Grant Morrison was a huge influence on My Chemical Romance frontman/”Umbrella Academy” writer Gerard Way. So it’s probably not too surprising that Way has decided to put his own spin on Morrison’s groundbreaking “Doom Patrol” run as the inaugural title for his Young Animal imprint. It also means there’s a lot of hero worship for that run on display in this first volume even as it introduces us to plenty of new things, starting with ambulance-driving protagonist Casey Brinke. She’s one of the best out there, which is good because her life is about to get a whole lot weirder. It all starts with an exploding gyro in a trashcan which heralds the return of Cliff “Robotman” Steele only to see him smashed to bits by a garbage truck. This is only the tip of the weirdness iceberg as we find out that a cabal of alien corporations wants to use Danny the Street to provide an endless supply of meat for their burgers, Larry Trainor has had a falling out with the Negative Man and now subsists on negative energy, and a singing telegram girl causes Casey’s roommate to explode into a mix of birthday cake and confetti.

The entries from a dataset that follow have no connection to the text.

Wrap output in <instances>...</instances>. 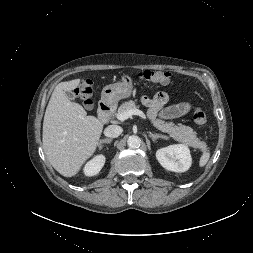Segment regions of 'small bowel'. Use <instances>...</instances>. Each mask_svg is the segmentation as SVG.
<instances>
[{
	"mask_svg": "<svg viewBox=\"0 0 253 253\" xmlns=\"http://www.w3.org/2000/svg\"><path fill=\"white\" fill-rule=\"evenodd\" d=\"M168 100L169 96L166 92H158L152 98L142 97V103L148 108L151 118L160 116L164 119H173L189 112L191 105L188 102L167 106Z\"/></svg>",
	"mask_w": 253,
	"mask_h": 253,
	"instance_id": "small-bowel-1",
	"label": "small bowel"
}]
</instances>
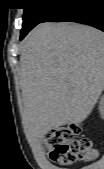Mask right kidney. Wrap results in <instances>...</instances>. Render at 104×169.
<instances>
[{"instance_id":"1","label":"right kidney","mask_w":104,"mask_h":169,"mask_svg":"<svg viewBox=\"0 0 104 169\" xmlns=\"http://www.w3.org/2000/svg\"><path fill=\"white\" fill-rule=\"evenodd\" d=\"M103 110H104V100L103 98H101V101L99 103V111L101 114L103 113Z\"/></svg>"}]
</instances>
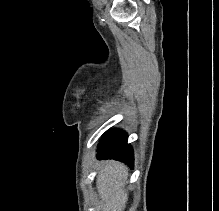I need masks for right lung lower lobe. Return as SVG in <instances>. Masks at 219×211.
<instances>
[{
    "label": "right lung lower lobe",
    "mask_w": 219,
    "mask_h": 211,
    "mask_svg": "<svg viewBox=\"0 0 219 211\" xmlns=\"http://www.w3.org/2000/svg\"><path fill=\"white\" fill-rule=\"evenodd\" d=\"M97 153L99 159L119 160L133 168V150L127 143V134L121 130L114 129L104 134Z\"/></svg>",
    "instance_id": "obj_1"
}]
</instances>
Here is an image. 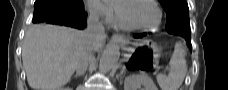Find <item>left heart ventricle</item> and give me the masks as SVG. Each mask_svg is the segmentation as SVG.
<instances>
[{
  "label": "left heart ventricle",
  "mask_w": 228,
  "mask_h": 90,
  "mask_svg": "<svg viewBox=\"0 0 228 90\" xmlns=\"http://www.w3.org/2000/svg\"><path fill=\"white\" fill-rule=\"evenodd\" d=\"M123 15L130 24L140 27H153L158 21L156 8L147 0H139L125 5Z\"/></svg>",
  "instance_id": "1"
}]
</instances>
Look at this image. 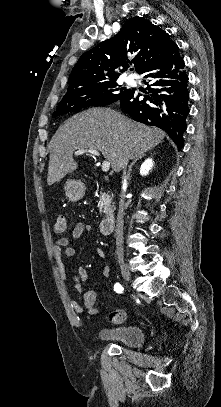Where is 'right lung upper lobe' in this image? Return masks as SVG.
<instances>
[{
    "mask_svg": "<svg viewBox=\"0 0 221 407\" xmlns=\"http://www.w3.org/2000/svg\"><path fill=\"white\" fill-rule=\"evenodd\" d=\"M173 43L168 33L148 20H127L117 35L79 58L69 76L67 92L116 81L129 64L140 74L165 56Z\"/></svg>",
    "mask_w": 221,
    "mask_h": 407,
    "instance_id": "obj_1",
    "label": "right lung upper lobe"
}]
</instances>
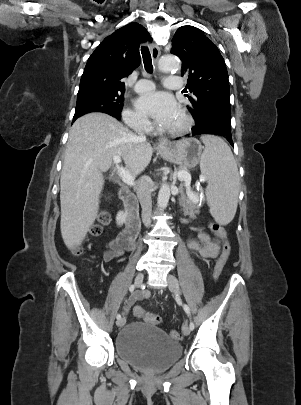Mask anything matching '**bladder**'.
Returning a JSON list of instances; mask_svg holds the SVG:
<instances>
[{"mask_svg": "<svg viewBox=\"0 0 301 405\" xmlns=\"http://www.w3.org/2000/svg\"><path fill=\"white\" fill-rule=\"evenodd\" d=\"M117 355L130 365L143 371H165L180 357V343L163 330L143 322L124 326L115 338Z\"/></svg>", "mask_w": 301, "mask_h": 405, "instance_id": "31cf9c89", "label": "bladder"}]
</instances>
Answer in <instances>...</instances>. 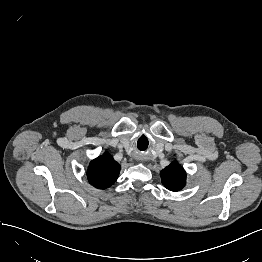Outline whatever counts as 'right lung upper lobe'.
<instances>
[{
    "instance_id": "obj_1",
    "label": "right lung upper lobe",
    "mask_w": 262,
    "mask_h": 262,
    "mask_svg": "<svg viewBox=\"0 0 262 262\" xmlns=\"http://www.w3.org/2000/svg\"><path fill=\"white\" fill-rule=\"evenodd\" d=\"M120 168L109 153H104L90 163L87 170L88 180L94 187L105 189L116 181Z\"/></svg>"
}]
</instances>
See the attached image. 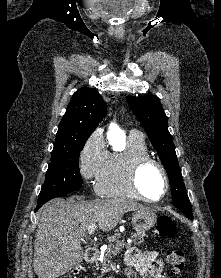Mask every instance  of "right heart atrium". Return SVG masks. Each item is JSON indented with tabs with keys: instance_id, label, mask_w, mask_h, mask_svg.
Segmentation results:
<instances>
[{
	"instance_id": "obj_1",
	"label": "right heart atrium",
	"mask_w": 221,
	"mask_h": 278,
	"mask_svg": "<svg viewBox=\"0 0 221 278\" xmlns=\"http://www.w3.org/2000/svg\"><path fill=\"white\" fill-rule=\"evenodd\" d=\"M109 152L103 133L94 131L85 141L79 153V171L87 181H94L104 171Z\"/></svg>"
}]
</instances>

Way keeps piling the strangeness on throughout the volume, to the point where I imagine some people are going to find it hard to care about what’s going on let alone understand it all. This is even in spite of the fact that he does have the good sense to keep it all grounded in Casey’s journey of self-discovery which is easy enough to relate to. One good thing about all of the craziness of this volume is that it really shows what artist Nick Derington is capable of. Derington has a very appealing cartoony style that’s perfectly suited for the weirdness of the “Doom Patrol” and it’s very easy to appreciate his art in this story if nothing else.
It’s also worth mentioning that the shadow of Morrison’s run looms large over this volume. While Way isn’t content to simply rehash what that writer has done here, “Brick by Brick” is soaked in references from that seminal run. To the point where if you haven’t read it I think it represents a real barrier to entry here. Particularly since you’ll have no idea who the person is in the cliffhanger ending to issue #5 and why she’s important (to be fair, until you flip the page and read the next issue). Still, providing a reason to go back and re-read Morrison’s “Doom Patrol” isn’t necessarily a bad thing in my book. It does look like we’ll have to wait until vol. 2 to see if this series has anything more to offer than quality references, weirdness, and great art.